EXERCISE INSTRUCTIONS: Print the entries below in their entirety, exactly as they are written.

GIVEN INFORMATION:
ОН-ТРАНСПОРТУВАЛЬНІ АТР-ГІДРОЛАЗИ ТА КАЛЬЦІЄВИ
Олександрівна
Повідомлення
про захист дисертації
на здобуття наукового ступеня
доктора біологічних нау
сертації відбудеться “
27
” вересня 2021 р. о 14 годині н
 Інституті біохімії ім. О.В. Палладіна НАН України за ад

RESULT OF THE TASK:
ОН-ТРАНСПОРТУВАЛЬНІ АТР-ГІДРОЛАЗИ ТА КАЛЬЦІЄВИ
Олександрівна
Повідомлення
про захист дисертації
на здобуття наукового ступеня
доктора біологічних нау
сертації відбудеться “
27
” вересня 2021 р. о 14 годині н
 Інституті біохімії ім. О.В. Палладіна НАН України за ад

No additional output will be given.